Posted on Monday, December 10, 2012 at 6:17 am

Many garden plants remain unnoticed most of the year. They seem to sit helplessly as green blobs in the landscape; however, when it’s their time to shine they really pull out all the stops.

 Such is the case with Euonymus americanus, commonly known in some parts of the country as strawberry bush.

 In this part of the world, this euonymus is also known by the more down-home name “Hearts-a-Bustin.”

 It’s so named for the plant’s unique four-lobed seed capsules, which open in September and early October to reveal a fiery-red collection of dangling seeds from its interior.
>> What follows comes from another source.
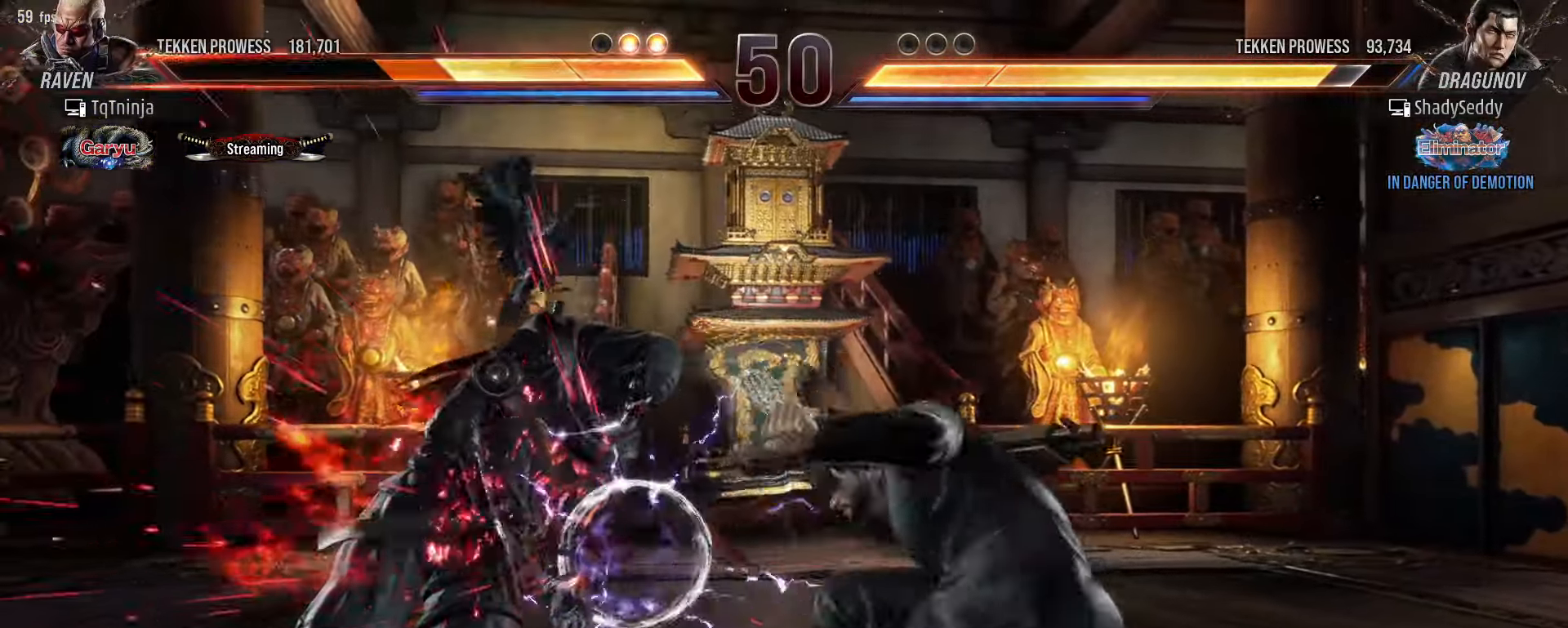
{"buttons": [], "left_stick": "center", "events": [[183, "left_stick", "left"], [233, "left_stick", "center"], [316, "left_stick", "left"], [400, "TRIANGLE", "down"], [483, "TRIANGLE", "up"], [483, "left_stick", "center"]]}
These seeds can persist late into the year and add splashes of red to the lateseason landscape.

 Strawberry bush is a sprawling, multistemmed shrub that grows from four feet to six feet high.
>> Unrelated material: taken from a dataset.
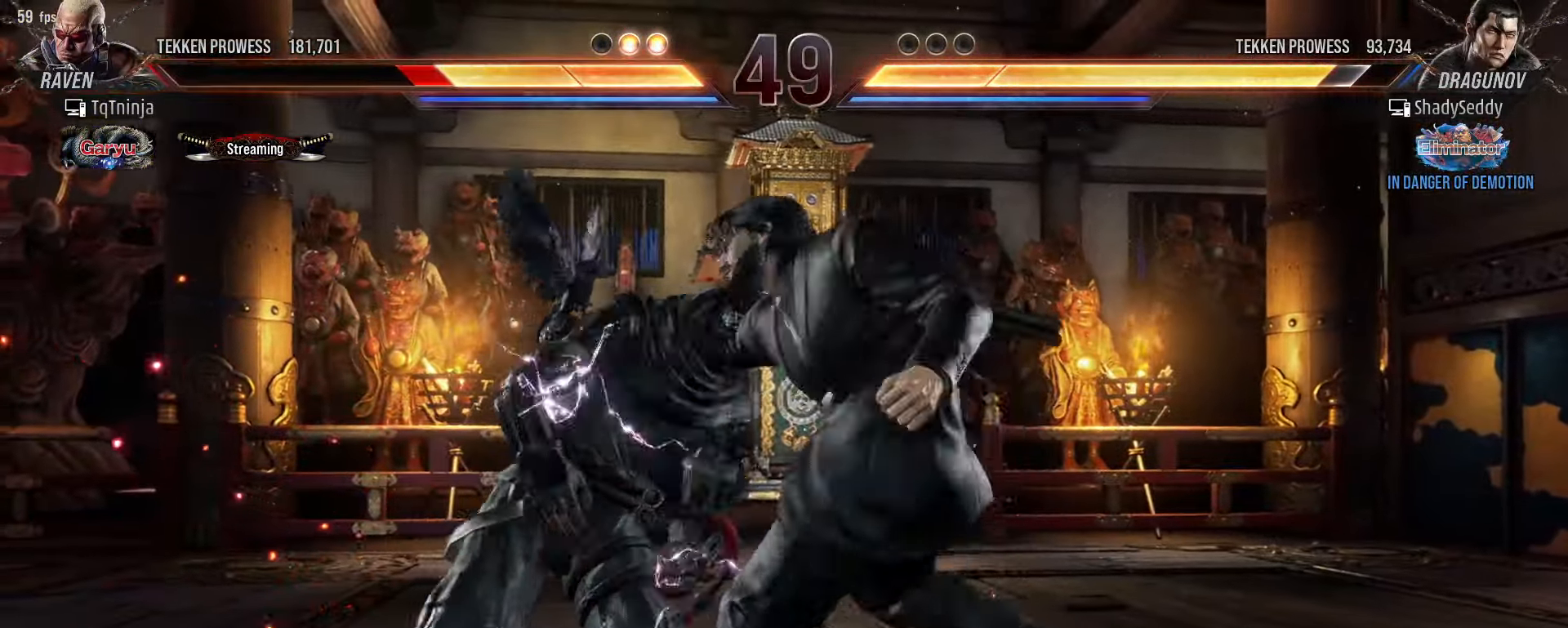
{"buttons": [], "left_stick": "left", "events": [[266, "left_stick", "left"]]}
 As the plant matures, it becomes more erect and stems become thicker and more heavily branched. It has a lazy appearance and would be best left to its own imperfections in a woodland or naturalized garden.

 Native to the eastern United States, strawberry bush grows from zones six to nine and prefers slightly acidic, shady sites. If it is planted in a sunnier spot, make sure it is mulched and watered well.

 This plant can also handle somewhat drier, under story shady situations. Flowers appear in spring and are greenish-white and fairly inconspicuous.

 Deer have been known to graze on this plant and seem to love the tender leaves and stems. Humans should take the red color of the seeds as a warning; they are known to be a strong laxative and cause severe diarrhea. In fact, this genus of plants in general is considered poisonous to humans.

 Strawberry bush is prone to euonymus scale and crown gall. However, these problems are minor when compared with the susceptibility of other landscape euonymus like burning bush (E. alatus) or wintercreeper euonymus (E. fortunei).

 With proper placement and care, Euonymus americanus is sure to add seasonal interest to the woodland garden as the days grow shorter and the year winds down.